Often, the organization that owns data and the organization that wishes to analyze it are in different businesses. For example, a company may collect various kinds of market or demographic data and the various market participants may wish to use that data; the former is in the business of collecting data while the latter may trade securities. Or a retailer may wish to share its point-of-sale data with its suppliers. Here too they are in different businesses: The retailer sells goods to consumers while the manufacturer makes the goods. So the data owner and the data user to some degree live in different worlds and have different interests and perspectives.

Now suppose that Company A owns data and wishes to make it available to Company B. The first problem is that some sort of system must be built to allow Company B to reach into Company A's database. This is difficult just from a technology "plumbing" perspective. But the really hard part is figuring out how Company B should be allowed to query the data. Neither company can really do this; Company A does not understand the analysis that Company B would like to perform; Company B does not have access to the data yet. And getting a third party involved just makes things worse.

Enter the Trillion-Row Spreadsheet℠. With 1010data, the company that owns the data simply loads it onto our platform and all users of that data can analyze it however they like. The Cloud eliminates the plumbing problem and the spreadsheet interface solves the "different worlds" problem.

How does data get into the Trillion-Row Spreadsheet℠?
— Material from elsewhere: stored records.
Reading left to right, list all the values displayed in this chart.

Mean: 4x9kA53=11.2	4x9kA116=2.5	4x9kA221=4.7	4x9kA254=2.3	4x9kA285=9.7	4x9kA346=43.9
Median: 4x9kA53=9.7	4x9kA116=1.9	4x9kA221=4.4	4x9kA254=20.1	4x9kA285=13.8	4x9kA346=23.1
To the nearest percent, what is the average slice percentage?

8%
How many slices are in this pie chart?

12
There are multiple ways of loading data onto the 1010data platform. Users can upload a fair amount of data directly through the spreadsheet interface itself. For larger amount of data, 1010data's PowerLoader application may be used or 1010data personnel can load and update the data on behalf of the customer.
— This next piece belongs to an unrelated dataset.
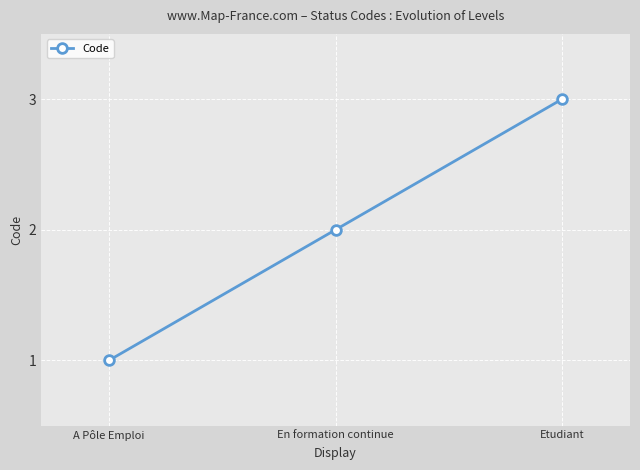

Rank the categories by value from lowest to highest.

A Pôle Emploi, En formation continue, Etudiant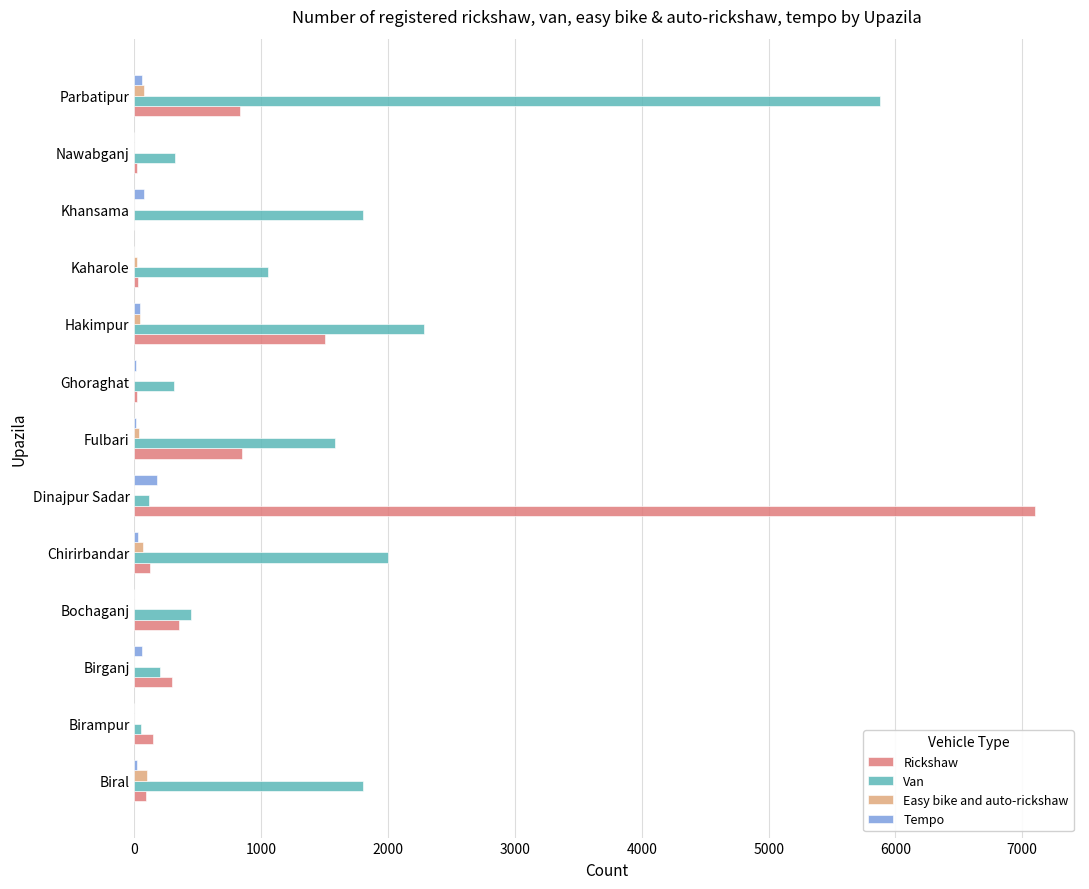

The Van series shows 320 at Nawabganj. True or false?

True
Please note that, with 1010data, there is no need for complex and time-consuming relational modeling, database design, data cleansing, denormalization or pre-aggregation. Raw data may be loaded directly onto the platform and analyzed within the spreadsheet. This means that the time to delivery is extremely short and there are none of the costs or risks of a data warehouse implementation. It also means that users have access to all the data and may perform new kinds of analyses.

What enables 1010data's Trillion-Row Spreadsheet℠ to handle so much data?

That is of course the big question. And here's the answer: Traditional spreadsheets installed on your PC are limited in several ways.

There is only so much disk space on your computer. Most personal computers simply cannot hold anything close to trillion rows of data.

There is only so much processing power and memory in your computer. The modern PC is amazingly powerful, but a trillion rows is even more amazingly big.

Spreadsheet software is not robust enough to handle Big Data. Conventional spreadsheets have hard-wired limitations on the number of rows, columns or both, and even if these restrictions were lifted, the software would either crash or be unimaginably slow for large amounts of data.

So how do we overcome these limitations?

In our case the data resides in the Cloud, not on your computer, and the Cloud can be as big as we want it to be. Think about it, when you do a web search, it's as if the Google or Yahoo databases—and the entire contents of the web - were on your computer. You don't really care where it is physically, all you care about is what you see on your computer, and there is only so much that you can see at a time.

The Cloud also solves the processing power and RAM problem. Your PC may have limited power but the servers out in the Cloud can have a lot more.

Finally, what about the software? Well that's the one we particularly like to talk about. Unlike standard spreadsheet software, our software is incredibly powerful and capable of ripping through hundreds of billions of rows of data in no time. In fact, it is the fastest database software in the world. Period.

Which browsers are supported?

We recommend Google Chrome or Mozilla Firefox. We support the current and previous major releases of Chrome, Firefox, and Safari on a rolling basis. Each time a new version is released, we begin supporting that version and stop supporting the third most recent version. We support IE 8, 9 and 10 as well.